Quote the data below in full, please, without altering anything.

***** Given records

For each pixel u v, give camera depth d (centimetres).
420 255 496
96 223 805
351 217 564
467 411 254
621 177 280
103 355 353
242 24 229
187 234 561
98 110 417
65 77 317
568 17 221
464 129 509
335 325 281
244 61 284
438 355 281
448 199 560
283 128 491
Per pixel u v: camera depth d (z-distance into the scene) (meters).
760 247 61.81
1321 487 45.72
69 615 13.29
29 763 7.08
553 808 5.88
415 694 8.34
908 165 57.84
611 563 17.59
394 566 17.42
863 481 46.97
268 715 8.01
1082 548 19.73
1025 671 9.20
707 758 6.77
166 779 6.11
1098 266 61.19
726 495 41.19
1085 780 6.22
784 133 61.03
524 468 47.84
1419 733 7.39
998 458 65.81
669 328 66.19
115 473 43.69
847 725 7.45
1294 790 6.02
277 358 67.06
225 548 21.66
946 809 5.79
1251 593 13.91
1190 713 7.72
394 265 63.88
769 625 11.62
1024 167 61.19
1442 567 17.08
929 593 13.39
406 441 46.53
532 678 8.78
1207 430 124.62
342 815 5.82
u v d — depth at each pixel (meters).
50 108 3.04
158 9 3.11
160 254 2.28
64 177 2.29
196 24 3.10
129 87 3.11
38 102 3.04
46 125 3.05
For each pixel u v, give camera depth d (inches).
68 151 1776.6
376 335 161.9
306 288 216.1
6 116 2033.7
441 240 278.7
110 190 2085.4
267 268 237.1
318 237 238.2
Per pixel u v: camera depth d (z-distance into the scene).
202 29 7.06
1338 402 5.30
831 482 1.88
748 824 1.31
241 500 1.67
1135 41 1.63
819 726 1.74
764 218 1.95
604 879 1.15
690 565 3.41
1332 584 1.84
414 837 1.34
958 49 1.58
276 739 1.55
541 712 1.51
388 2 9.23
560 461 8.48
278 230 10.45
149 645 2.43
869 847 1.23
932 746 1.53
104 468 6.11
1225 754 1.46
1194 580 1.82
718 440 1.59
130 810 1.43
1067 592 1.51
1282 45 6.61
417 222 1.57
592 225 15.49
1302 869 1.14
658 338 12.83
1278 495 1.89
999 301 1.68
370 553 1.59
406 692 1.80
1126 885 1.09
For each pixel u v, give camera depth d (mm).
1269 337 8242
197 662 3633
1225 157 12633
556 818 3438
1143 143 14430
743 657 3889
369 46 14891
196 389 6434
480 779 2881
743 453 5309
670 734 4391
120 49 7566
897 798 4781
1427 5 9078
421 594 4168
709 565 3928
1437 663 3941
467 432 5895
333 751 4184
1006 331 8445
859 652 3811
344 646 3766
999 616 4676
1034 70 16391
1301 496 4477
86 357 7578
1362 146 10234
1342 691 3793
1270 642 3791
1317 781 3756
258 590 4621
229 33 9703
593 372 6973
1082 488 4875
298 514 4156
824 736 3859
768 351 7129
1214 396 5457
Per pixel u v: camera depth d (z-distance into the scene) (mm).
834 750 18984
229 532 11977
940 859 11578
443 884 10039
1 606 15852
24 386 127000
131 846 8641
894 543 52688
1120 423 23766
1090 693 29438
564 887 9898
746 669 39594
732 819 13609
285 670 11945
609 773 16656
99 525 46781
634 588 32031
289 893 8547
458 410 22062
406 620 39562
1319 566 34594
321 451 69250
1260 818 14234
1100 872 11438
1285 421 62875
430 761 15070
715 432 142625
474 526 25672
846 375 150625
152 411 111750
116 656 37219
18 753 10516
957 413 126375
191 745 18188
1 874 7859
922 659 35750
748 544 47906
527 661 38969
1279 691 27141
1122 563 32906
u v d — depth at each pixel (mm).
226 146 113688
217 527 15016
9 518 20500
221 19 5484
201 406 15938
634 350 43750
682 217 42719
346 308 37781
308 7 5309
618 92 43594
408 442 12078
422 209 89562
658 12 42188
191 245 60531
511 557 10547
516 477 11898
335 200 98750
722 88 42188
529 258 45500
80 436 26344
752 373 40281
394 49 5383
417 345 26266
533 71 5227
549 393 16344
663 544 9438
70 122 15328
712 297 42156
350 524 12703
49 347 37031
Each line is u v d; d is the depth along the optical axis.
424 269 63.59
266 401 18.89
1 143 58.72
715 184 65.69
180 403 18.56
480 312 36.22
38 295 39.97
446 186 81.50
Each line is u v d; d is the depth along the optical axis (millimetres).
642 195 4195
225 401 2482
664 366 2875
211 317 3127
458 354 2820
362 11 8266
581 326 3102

**********

> _Output of the task_:
For each pixel u v, give camera depth d (centimetres).
420 255 496
96 223 805
351 217 564
467 411 254
621 177 280
103 355 353
242 24 229
187 234 561
98 110 417
65 77 317
568 17 221
464 129 509
335 325 281
244 61 284
438 355 281
448 199 560
283 128 491
Per pixel u v: camera depth d (z-distance into the scene) (meters).
760 247 61.81
1321 487 45.72
69 615 13.29
29 763 7.08
553 808 5.88
415 694 8.34
908 165 57.84
611 563 17.59
394 566 17.42
863 481 46.97
268 715 8.01
1082 548 19.73
1025 671 9.20
707 758 6.77
166 779 6.11
1098 266 61.19
726 495 41.19
1085 780 6.22
784 133 61.03
524 468 47.84
1419 733 7.39
998 458 65.81
669 328 66.19
115 473 43.69
847 725 7.45
1294 790 6.02
277 358 67.06
225 548 21.66
946 809 5.79
1251 593 13.91
1190 713 7.72
394 265 63.88
769 625 11.62
1024 167 61.19
1442 567 17.08
929 593 13.39
406 441 46.53
532 678 8.78
1207 430 124.62
342 815 5.82
u v d — depth at each pixel (meters).
50 108 3.04
158 9 3.11
160 254 2.28
64 177 2.29
196 24 3.10
129 87 3.11
38 102 3.04
46 125 3.05
For each pixel u v, give camera depth d (inches).
68 151 1776.6
376 335 161.9
306 288 216.1
6 116 2033.7
441 240 278.7
110 190 2085.4
267 268 237.1
318 237 238.2
Per pixel u v: camera depth d (z-distance into the scene).
202 29 7.06
1338 402 5.30
831 482 1.88
748 824 1.31
241 500 1.67
1135 41 1.63
819 726 1.74
764 218 1.95
604 879 1.15
690 565 3.41
1332 584 1.84
414 837 1.34
958 49 1.58
276 739 1.55
541 712 1.51
388 2 9.23
560 461 8.48
278 230 10.45
149 645 2.43
869 847 1.23
932 746 1.53
104 468 6.11
1225 754 1.46
1194 580 1.82
718 440 1.59
130 810 1.43
1067 592 1.51
1282 45 6.61
417 222 1.57
592 225 15.49
1302 869 1.14
658 338 12.83
1278 495 1.89
999 301 1.68
370 553 1.59
406 692 1.80
1126 885 1.09
For each pixel u v, give camera depth d (mm).
1269 337 8242
197 662 3633
1225 157 12633
556 818 3438
1143 143 14430
743 657 3889
369 46 14891
196 389 6434
480 779 2881
743 453 5309
670 734 4391
120 49 7566
897 798 4781
1427 5 9078
421 594 4168
709 565 3928
1437 663 3941
467 432 5895
333 751 4184
1006 331 8445
859 652 3811
344 646 3766
999 616 4676
1034 70 16391
1301 496 4477
86 357 7578
1362 146 10234
1342 691 3793
1270 642 3791
1317 781 3756
258 590 4621
229 33 9703
593 372 6973
1082 488 4875
298 514 4156
824 736 3859
768 351 7129
1214 396 5457
Per pixel u v: camera depth d (z-distance into the scene) (mm).
834 750 18984
229 532 11977
940 859 11578
443 884 10039
1 606 15852
24 386 127000
131 846 8641
894 543 52688
1120 423 23766
1090 693 29438
564 887 9898
746 669 39594
732 819 13609
285 670 11945
609 773 16656
99 525 46781
634 588 32031
289 893 8547
458 410 22062
406 620 39562
1319 566 34594
321 451 69250
1260 818 14234
1100 872 11438
1285 421 62875
430 761 15070
715 432 142625
474 526 25672
846 375 150625
152 411 111750
116 656 37219
18 753 10516
957 413 126375
191 745 18188
1 874 7859
922 659 35750
748 544 47906
527 661 38969
1279 691 27141
1122 563 32906
u v d — depth at each pixel (mm).
226 146 113688
217 527 15016
9 518 20500
221 19 5484
201 406 15938
634 350 43750
682 217 42719
346 308 37781
308 7 5309
618 92 43594
408 442 12078
422 209 89562
658 12 42188
191 245 60531
511 557 10547
516 477 11898
335 200 98750
722 88 42188
529 258 45500
80 436 26344
752 373 40281
394 49 5383
417 345 26266
533 71 5227
549 393 16344
663 544 9438
70 122 15328
712 297 42156
350 524 12703
49 347 37031
Each line is u v d; d is the depth along the optical axis.
424 269 63.59
266 401 18.89
1 143 58.72
715 184 65.69
180 403 18.56
480 312 36.22
38 295 39.97
446 186 81.50
Each line is u v d; d is the depth along the optical axis (millimetres).
642 195 4195
225 401 2482
664 366 2875
211 317 3127
458 354 2820
362 11 8266
581 326 3102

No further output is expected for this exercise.